Our penultimate day was one of the busiest and best of the trip, starting with a visit to a silk factory and demonstration of silk production – it’s easy now to see why the cost of silk clothing is so high. Onwards and upwards (literally) as we went up the Shanghai World Financial Tower, where we got amazing views over this magical city at the height of 463 meters. Then on to a floating restaurant on the river, before walking on the Bund, a walkway by the river overlooking the plethora of skyscrapers. A bit of souvenir hunting (or should we say bartering – at which some of the girls were very good) was followed by an evening cruise on the river to see the light show that is Shanghai by night – a real highlight.
So to the last day and a visit to Xiangshan High School. We didn’t quite know what to expect, however the school was modern and clean and, from what we saw, the pupils were very studious and well behaved. After an introductory meeting, when Vicky, Sophie, Lucy and Freya gave a well received address in Chinese, we looked at the school’s art gallery, tried our hand at pottery and, after our school dinner, played badminton in a 10-court hall dedicated to the sport.
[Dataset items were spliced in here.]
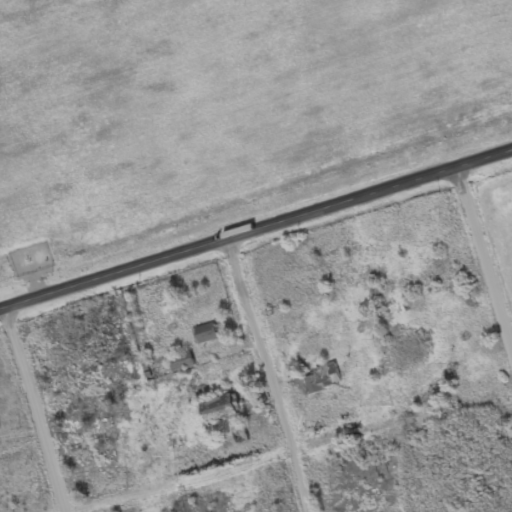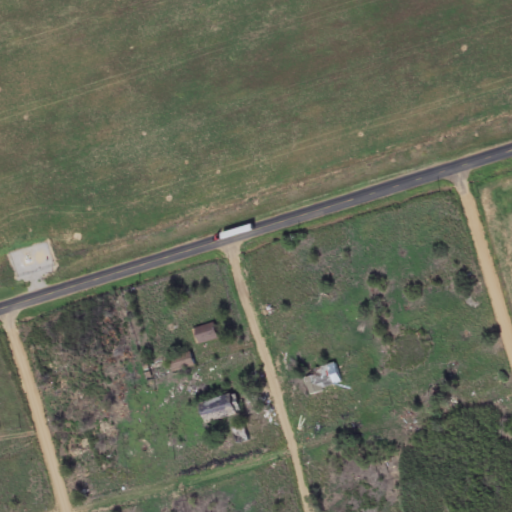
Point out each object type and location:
road: (256, 235)
road: (486, 254)
building: (206, 335)
building: (182, 364)
road: (272, 377)
building: (324, 380)
building: (219, 410)
road: (38, 412)
road: (300, 453)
It is a school specialising in arts and sport and it was impressive, educational and fun.
We just had time for another banquet and to sing happy birthday to Caragh, before saying goodbye to our guides, Darren and Lee, and to China. It is a mystical country that, over 10 amazing days, unravelled a little of its mystery and opened our eyes to the magic of the Far East.
Thank you to the staff for their time, organisation and friendship on the trip, and especially to Mrs Blagbrough for organising such an amazing experience. Thank you too, to our clothing sponsors for making sure we looked good and for making us stand out to the locals who were always so keen to have their photos taken with us. China may be gone from our daily lives but it will certainly not be forgotten!